Tuesday, September 18, 2012
The Bottom Line at the Bash
We arrived to see the first year out for the whole idea of trying to approach a Near Zero Waste festival. Not bad for the first year out, not bad. Vendors were provided with access to compostable, recyclable containers with which to serve good food, and there were plenty of trash receptacles that were clearly labeled for glass, plastic, compostable, or (boo, hiss) landfill for anything else. As I dumped my trash in, I saw the inevitable other crap that people who didn't bother (or care) about the trash seperation had thrown in. That was predictable, so for this first time out, bottom line, let's give 'em a 2 or 3 Sigma for this particular run. I'll be happy to hear the final evaluation on this effort.
As for music:
I'm going to have to go see buzz band Group of the Altos on a night when I actually paid to see them, to force me to stick around for a full set and get the big picture because I suspect they're the kind of band that needs you to get the big picture. While I'm not a huge fan of Arcade Fire (which despite all efforts to distance themselves from, that's who they reminded me of. See also: The Polyphonic Spree), that's the vibe I got from them when I approached the Rush-Mor stage.

• [Dataset records]:
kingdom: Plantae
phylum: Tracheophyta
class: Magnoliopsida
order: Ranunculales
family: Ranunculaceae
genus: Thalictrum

* * *

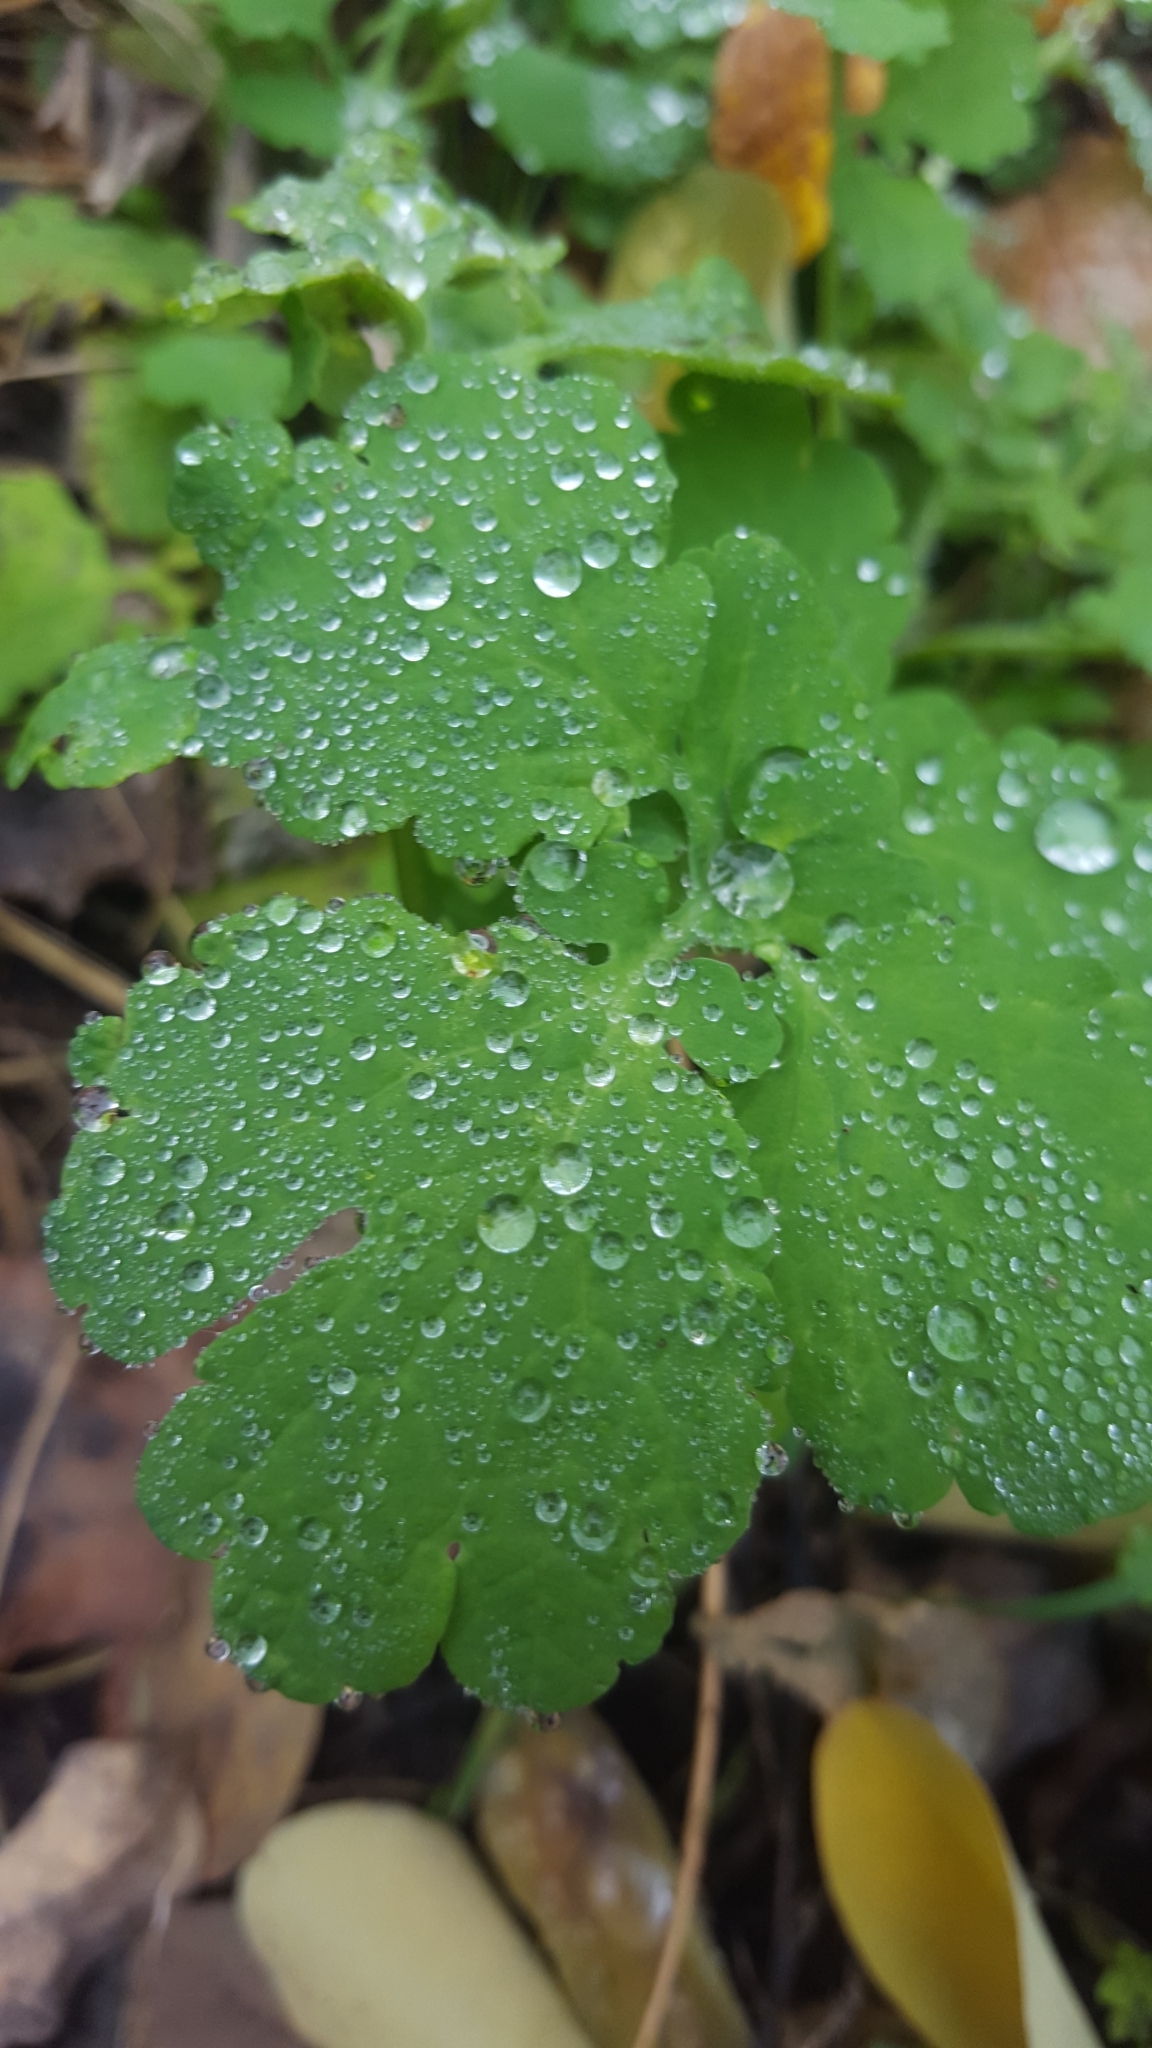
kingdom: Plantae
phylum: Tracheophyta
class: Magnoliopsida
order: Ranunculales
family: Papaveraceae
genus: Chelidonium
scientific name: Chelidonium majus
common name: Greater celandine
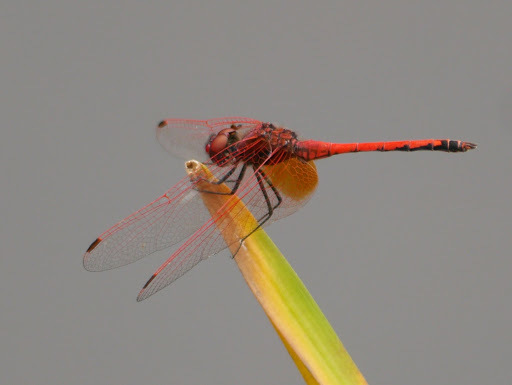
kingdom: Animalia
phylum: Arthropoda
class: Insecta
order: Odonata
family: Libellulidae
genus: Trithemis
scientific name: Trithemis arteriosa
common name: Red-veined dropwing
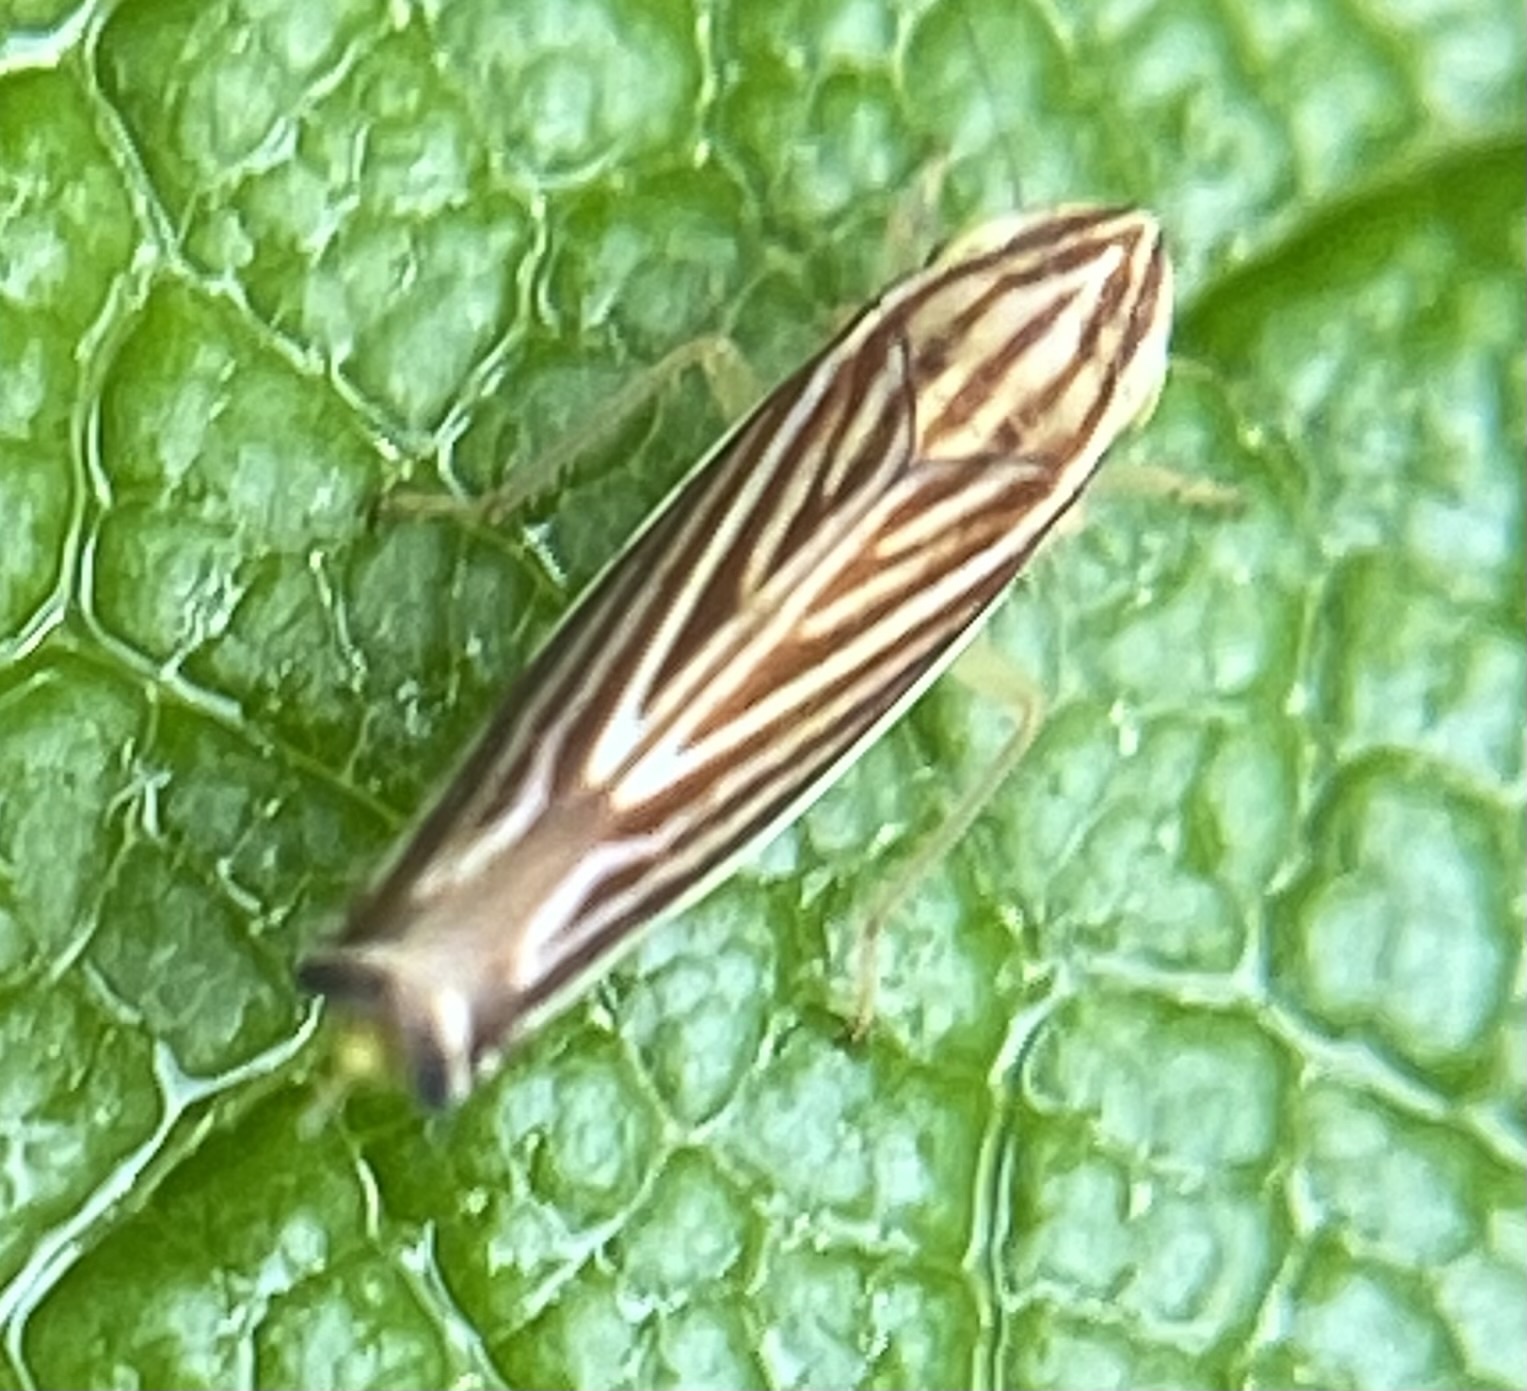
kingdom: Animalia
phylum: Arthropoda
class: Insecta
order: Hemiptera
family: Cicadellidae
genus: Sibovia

• [Exercise set]:
1. Condense the paragraph of the festival blog post that begins "We arrived to see the first year out" into a bulleted list of its main points.
2. Pick up the festival blog post after its last sentence and keep writing it.
This data is separate material, unrelated to the festival blog post.

• [Responses by task]:
1.
- This was the festival's first attempt at a Near Zero Waste event, and the writer judged it not bad for a first try.
- Vendors had access to compostable, recyclable containers for serving food.
- Plenty of trash receptacles were clearly labeled for glass, plastic, compostable, or landfill.
- Some attendees still tossed unsorted trash into the bins, which the writer found predictable.
- The writer rates this run at 2 or 3 Sigma and wants to hear the final evaluation of the effort.

2.
I really, really, really wanted to like Group of the Altos. I really did. No, really. I normally enjoy a good, full sound, a bit of pretentiousness thrown in (If I didn't like a smattering of pretentiousness, I should just throw away all my prog albums NOW), experimenting with different time signatures and arrangements, and a nice dollop of drama. But it seemed a bit, oh, not pretentious, but ...... precious. Yes, I've used that word before -- when I saw Jaems and the Vedic Eden at Frank's Power Plant last winter. But I felt exactly the same way as I did that wintry night: oh, how I wanted to like, no, love, this band: the horns, the melancholy arrangements, the hipster forced-earnestness! But there was too much distracting me from falling in love. At least all Jaems Murphy (from the aforementioned Vedic Eden) has to do is lose the makeup and goat horns and drop the Leonard Cohen cover. These guys are going to need to develop some stage presence: for a band that's been together as long as they have, toured as much as they have, and been the focus of as much buzz as they have, they still look extremely uncomfortable onstage and between songs they look downright confused. And for pete's sake, guys, when you have that many people onstage it's more crucial than ever that you tune your instruments -- at least to each other! And if you're going to be precious, at least take a tip from ol' Jaems and develop some charisma (Jaems has plenty to spare.). But I have to give them another chance. Maybe this was just an off day for them. Maybe the sound mix wasn't right (and I'm not one to ever blame anything on the sound man). Maybe I just wasn't in the mood for them. Because, bottom line, if there's one thing I've learned about bands like this is I have to be in the right mood for them. I think I want to see them again, on a double bill with Jaems or somebody like that, at say, Frank's Power Plant, where I can be surrounded in this giant band and take a bath in layers of sound, or at Club Garibaldi, one of the few stages in town that could hold them.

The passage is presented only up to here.